Thoughts About Self-Sacrifice On Remembrance Day
Amidst the well-deserved recognition of war heroism among men, I’ve always had an irritation like a sand grain in my eye. Small in one sense, and yet overwhelming.
Consider, for instance, this headline last week: Virtual schooling has largely forced moms, not dads, to quit work. It will hurt the economy for years.
Why? Why has it forced mothers to quit paying work more than fathers? Yes, there’s more social humiliation for men in not having paying work. But the single biggest reason is women’s unwillingness to see their children suffer. Women pay any price to avoid that, including the destruction of their own futures.
Fathers also self-sacrifice, of course, but the threshold for most men is a higher level of suffering in their kids, judging by the points at which they take action.
The sand grain I contend with is that when men sacrifice they get a great deal of remembrance and recognition and statuary. Women get taken for granted.
It’s uncommon for women to fight their way through Benavidez levels of sudden injury. (It’s exceedingly uncommon for men too.) But just because it’s not the same kind of pain, it’s a mistake to ignore women’s superhuman endurance of harm. (I’m being polite calling it a mistake. Mostly it looks like intentional ignorance.) And many women fight for their children against huge odds and massive pain for more than months or years on a battlefield. They endure for their whole lives, without support or recognition.
It reminds me of the research showing that in hunter-gatherer societies women provide about 65% of the calories [see Results in pdf], including a similar proportion of the protein calories by consistently trapping small game and fish.

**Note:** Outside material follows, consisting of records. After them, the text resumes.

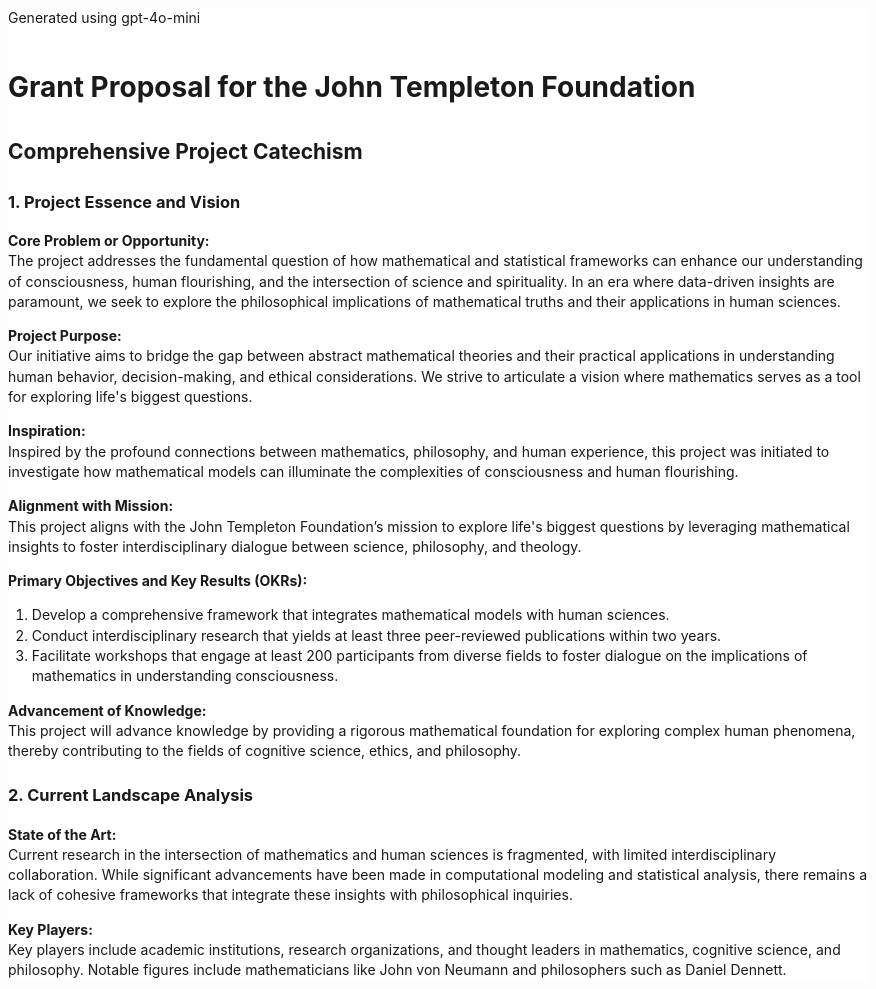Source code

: Generated using gpt-4o-mini

# Grant Proposal for the John Templeton Foundation

## Comprehensive Project Catechism

### 1. Project Essence and Vision

**Core Problem or Opportunity:**  
The project addresses the fundamental question of how mathematical and statistical frameworks can enhance our understanding of consciousness, human flourishing, and the intersection of science and spirituality. In an era where data-driven insights are paramount, we seek to explore the philosophical implications of mathematical truths and their applications in human sciences.

**Project Purpose:**  
Our initiative aims to bridge the gap between abstract mathematical theories and their practical applications in understanding human behavior, decision-making, and ethical considerations. We strive to articulate a vision where mathematics serves as a tool for exploring life's biggest questions.

**Inspiration:**  
Inspired by the profound connections between mathematics, philosophy, and human experience, this project was initiated to investigate how mathematical models can illuminate the complexities of consciousness and human flourishing.

**Alignment with Mission:**  
This project aligns with the John Templeton Foundation’s mission to explore life's biggest questions by leveraging mathematical insights to foster interdisciplinary dialogue between science, philosophy, and theology.

**Primary Objectives and Key Results (OKRs):**  
1. Develop a comprehensive framework that integrates mathematical models with human sciences.
2. Conduct interdisciplinary research that yields at least three peer-reviewed publications within two years.
3. Facilitate workshops that engage at least 200 participants from diverse fields to foster dialogue on the implications of mathematics in understanding consciousness.

**Advancement of Knowledge:**  
This project will advance knowledge by providing a rigorous mathematical foundation for exploring complex human phenomena, thereby contributing to the fields of cognitive science, ethics, and philosophy.

### 2. Current Landscape Analysis

**State of the Art:**  
Current research in the intersection of mathematics and human sciences is fragmented, with limited interdisciplinary collaboration. While significant advancements have been made in computational modeling and statistical analysis, there remains a lack of cohesive frameworks that integrate these insights with philosophical inquiries.

**Key Players:**  
Key players include academic institutions, research organizations, and thought leaders in mathematics, cognitive science, and philosophy. Notable figures include mathematicians like John von Neumann and philosophers such as Daniel Dennett.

But when men lay the occasional wildebeest low, it’s a big deal. The societies are even called hunter-gatherer instead of gatherer-hunter. (Yes, there’s recent research showing that women also hunted big game. That’s not my point. The point is the lack of recognition for women’s larger, continual, and consistent supply of food.)
We need remembrance for the selfless service women provide. We need recognition of its scale. I’d bet it’s probably about two thirds of the glue that holds civilization together. To say nothing of the sacrifices required to produce the actual people without whom a human world can’t exist.